[[ RECORDS TO PROCESS open ]]
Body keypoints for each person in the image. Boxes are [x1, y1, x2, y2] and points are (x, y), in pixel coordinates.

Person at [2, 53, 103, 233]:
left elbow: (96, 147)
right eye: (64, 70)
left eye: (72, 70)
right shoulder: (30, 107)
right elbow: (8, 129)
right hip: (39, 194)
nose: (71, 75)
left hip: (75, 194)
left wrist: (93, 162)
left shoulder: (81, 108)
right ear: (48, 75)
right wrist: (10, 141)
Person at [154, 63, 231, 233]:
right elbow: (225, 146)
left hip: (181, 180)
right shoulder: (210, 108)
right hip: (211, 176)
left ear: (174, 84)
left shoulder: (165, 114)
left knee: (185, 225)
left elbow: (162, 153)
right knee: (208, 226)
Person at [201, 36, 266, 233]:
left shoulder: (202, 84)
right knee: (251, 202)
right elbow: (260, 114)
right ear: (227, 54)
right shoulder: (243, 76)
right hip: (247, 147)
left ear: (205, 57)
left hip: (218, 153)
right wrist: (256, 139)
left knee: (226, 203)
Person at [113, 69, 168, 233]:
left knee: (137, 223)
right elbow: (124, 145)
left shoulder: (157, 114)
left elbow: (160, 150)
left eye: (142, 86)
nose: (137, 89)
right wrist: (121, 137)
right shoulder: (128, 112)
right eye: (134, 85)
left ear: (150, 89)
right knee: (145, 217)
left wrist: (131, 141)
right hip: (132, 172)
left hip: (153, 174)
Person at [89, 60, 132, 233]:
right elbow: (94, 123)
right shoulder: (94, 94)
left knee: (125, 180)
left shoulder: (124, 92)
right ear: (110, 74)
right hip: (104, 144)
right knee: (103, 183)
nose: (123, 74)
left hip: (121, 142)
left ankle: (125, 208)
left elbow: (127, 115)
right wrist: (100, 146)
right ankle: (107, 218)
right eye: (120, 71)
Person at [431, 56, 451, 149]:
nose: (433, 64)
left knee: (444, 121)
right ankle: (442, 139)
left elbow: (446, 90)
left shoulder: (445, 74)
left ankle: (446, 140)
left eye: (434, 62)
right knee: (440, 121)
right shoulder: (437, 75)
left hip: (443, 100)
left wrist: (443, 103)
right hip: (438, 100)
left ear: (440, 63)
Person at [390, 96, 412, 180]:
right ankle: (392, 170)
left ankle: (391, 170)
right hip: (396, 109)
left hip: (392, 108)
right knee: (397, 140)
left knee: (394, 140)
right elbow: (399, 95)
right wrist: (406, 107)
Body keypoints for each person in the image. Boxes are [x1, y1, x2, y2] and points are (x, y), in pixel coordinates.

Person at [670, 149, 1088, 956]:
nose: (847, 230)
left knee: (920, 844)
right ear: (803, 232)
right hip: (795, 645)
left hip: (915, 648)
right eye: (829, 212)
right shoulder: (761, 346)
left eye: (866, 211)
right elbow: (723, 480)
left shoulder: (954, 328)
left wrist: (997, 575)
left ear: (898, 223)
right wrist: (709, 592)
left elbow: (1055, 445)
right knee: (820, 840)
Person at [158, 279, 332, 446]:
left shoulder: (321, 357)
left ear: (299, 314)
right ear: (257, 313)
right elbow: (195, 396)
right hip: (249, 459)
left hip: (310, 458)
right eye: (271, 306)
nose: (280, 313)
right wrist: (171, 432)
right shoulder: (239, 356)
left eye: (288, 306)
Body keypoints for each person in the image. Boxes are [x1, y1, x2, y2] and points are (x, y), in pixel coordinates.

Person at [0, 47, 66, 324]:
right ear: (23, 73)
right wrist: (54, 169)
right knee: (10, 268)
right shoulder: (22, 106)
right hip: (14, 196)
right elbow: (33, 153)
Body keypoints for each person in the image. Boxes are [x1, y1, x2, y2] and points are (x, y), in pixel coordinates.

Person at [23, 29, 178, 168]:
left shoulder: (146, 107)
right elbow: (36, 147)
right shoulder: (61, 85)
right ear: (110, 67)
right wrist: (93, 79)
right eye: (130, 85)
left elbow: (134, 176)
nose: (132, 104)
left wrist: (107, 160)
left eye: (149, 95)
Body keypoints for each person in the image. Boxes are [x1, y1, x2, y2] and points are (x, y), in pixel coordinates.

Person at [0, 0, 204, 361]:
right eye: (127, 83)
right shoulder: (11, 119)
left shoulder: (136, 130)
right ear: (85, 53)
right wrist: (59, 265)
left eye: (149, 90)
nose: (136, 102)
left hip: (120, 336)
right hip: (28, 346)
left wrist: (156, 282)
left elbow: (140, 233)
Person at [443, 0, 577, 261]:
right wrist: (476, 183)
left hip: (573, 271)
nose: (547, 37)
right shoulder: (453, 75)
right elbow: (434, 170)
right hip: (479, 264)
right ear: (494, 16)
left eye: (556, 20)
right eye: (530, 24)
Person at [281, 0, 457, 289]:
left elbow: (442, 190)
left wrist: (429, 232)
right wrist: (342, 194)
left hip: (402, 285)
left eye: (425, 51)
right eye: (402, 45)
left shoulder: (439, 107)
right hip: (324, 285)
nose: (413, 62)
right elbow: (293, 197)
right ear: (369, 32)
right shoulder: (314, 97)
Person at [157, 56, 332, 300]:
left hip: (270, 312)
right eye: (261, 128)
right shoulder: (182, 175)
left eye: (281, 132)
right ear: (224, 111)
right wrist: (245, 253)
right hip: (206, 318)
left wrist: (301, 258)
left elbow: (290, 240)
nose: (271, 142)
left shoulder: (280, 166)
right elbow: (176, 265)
[[ RECORDS TO PROCESS closed ]]
EXERCISE DETAILS →
An exact transcription of every record above is required.

OUTPUT FOR THIS TASK →
Body keypoints for each person in the image. Boxes are [x1, y1, x2, y2] and points are (x, y), in pixel coordinates.

Person at [2, 53, 103, 233]:
left elbow: (96, 147)
right eye: (64, 70)
left eye: (72, 70)
right shoulder: (30, 107)
right elbow: (8, 129)
right hip: (39, 194)
nose: (71, 75)
left hip: (75, 194)
left wrist: (93, 162)
left shoulder: (81, 108)
right ear: (48, 75)
right wrist: (10, 141)
Person at [154, 63, 231, 233]:
right elbow: (225, 146)
left hip: (181, 180)
right shoulder: (210, 108)
right hip: (211, 176)
left ear: (174, 84)
left shoulder: (165, 114)
left knee: (185, 225)
left elbow: (162, 153)
right knee: (208, 226)
Person at [201, 36, 266, 233]:
left shoulder: (202, 84)
right knee: (251, 202)
right elbow: (260, 114)
right ear: (227, 54)
right shoulder: (243, 76)
right hip: (247, 147)
left ear: (205, 57)
left hip: (218, 153)
right wrist: (256, 139)
left knee: (226, 203)
Person at [113, 69, 168, 233]:
left knee: (137, 223)
right elbow: (124, 145)
left shoulder: (157, 114)
left elbow: (160, 150)
left eye: (142, 86)
nose: (137, 89)
right wrist: (121, 137)
right shoulder: (128, 112)
right eye: (134, 85)
left ear: (150, 89)
right knee: (145, 217)
left wrist: (131, 141)
right hip: (132, 172)
left hip: (153, 174)
Person at [89, 60, 132, 233]:
right elbow: (94, 123)
right shoulder: (94, 94)
left knee: (125, 180)
left shoulder: (124, 92)
right ear: (110, 74)
right hip: (104, 144)
right knee: (103, 183)
nose: (123, 74)
left hip: (121, 142)
left ankle: (125, 208)
left elbow: (127, 115)
right wrist: (100, 146)
right ankle: (107, 218)
right eye: (120, 71)
Person at [431, 56, 451, 149]:
nose: (433, 64)
left knee: (444, 121)
right ankle: (442, 139)
left elbow: (446, 90)
left shoulder: (445, 74)
left ankle: (446, 140)
left eye: (434, 62)
right knee: (440, 121)
right shoulder: (437, 75)
left hip: (443, 100)
left wrist: (443, 103)
right hip: (438, 100)
left ear: (440, 63)
Person at [390, 96, 412, 180]:
right ankle: (392, 170)
left ankle: (391, 170)
right hip: (396, 109)
left hip: (392, 108)
right knee: (397, 140)
left knee: (394, 140)
right elbow: (399, 95)
right wrist: (406, 107)
Body keypoints for each person in the image. Boxes are [x1, y1, x2, y2] and points are (x, y), in pixel coordinates.

Person at [670, 149, 1088, 956]:
nose: (847, 230)
left knee: (920, 844)
right ear: (803, 232)
right hip: (795, 645)
left hip: (915, 648)
right eye: (829, 212)
right shoulder: (761, 346)
left eye: (866, 211)
right elbow: (723, 480)
left shoulder: (954, 328)
left wrist: (997, 575)
left ear: (898, 223)
right wrist: (709, 592)
left elbow: (1055, 445)
right knee: (820, 840)
Person at [158, 279, 332, 446]:
left shoulder: (321, 357)
left ear: (299, 314)
right ear: (257, 313)
right elbow: (195, 396)
right hip: (249, 459)
left hip: (310, 458)
right eye: (271, 306)
nose: (280, 313)
right wrist: (171, 432)
right shoulder: (239, 356)
left eye: (288, 306)
Body keypoints for each person in the image. Boxes are [x1, y1, x2, y2] and points are (x, y), in pixel coordinates.

Person at [0, 47, 66, 324]:
right ear: (23, 73)
right wrist: (54, 169)
right knee: (10, 268)
right shoulder: (22, 106)
right hip: (14, 196)
right elbow: (33, 153)
Body keypoints for each person in the image. Boxes are [x1, y1, x2, y2] and points are (x, y), in pixel coordinates.

Person at [23, 29, 178, 168]:
left shoulder: (146, 107)
right elbow: (36, 147)
right shoulder: (61, 85)
right ear: (110, 67)
right wrist: (93, 79)
right eye: (130, 85)
left elbow: (134, 176)
nose: (132, 104)
left wrist: (107, 160)
left eye: (149, 95)
Body keypoints for each person in the image. Boxes are [x1, y1, x2, y2] and points are (x, y), in pixel coordinates.

Person at [0, 0, 204, 361]:
right eye: (127, 83)
right shoulder: (11, 119)
left shoulder: (136, 130)
right ear: (85, 53)
right wrist: (59, 265)
left eye: (149, 90)
nose: (136, 102)
left hip: (120, 336)
right hip: (28, 346)
left wrist: (156, 282)
left elbow: (140, 233)
Person at [443, 0, 577, 261]:
right wrist: (476, 183)
left hip: (573, 271)
nose: (547, 37)
right shoulder: (453, 75)
right elbow: (434, 170)
right hip: (479, 264)
right ear: (494, 16)
left eye: (556, 20)
right eye: (530, 24)
Person at [281, 0, 457, 289]:
left elbow: (442, 190)
left wrist: (429, 232)
right wrist: (342, 194)
left hip: (402, 285)
left eye: (425, 51)
right eye: (402, 45)
left shoulder: (439, 107)
right hip: (324, 285)
nose: (413, 62)
right elbow: (293, 197)
right ear: (369, 32)
right shoulder: (314, 97)
Person at [157, 56, 332, 300]:
left hip: (270, 312)
right eye: (261, 128)
right shoulder: (182, 175)
left eye: (281, 132)
right ear: (224, 111)
right wrist: (245, 253)
right hip: (206, 318)
left wrist: (301, 258)
left elbow: (290, 240)
nose: (271, 142)
left shoulder: (280, 166)
right elbow: (176, 265)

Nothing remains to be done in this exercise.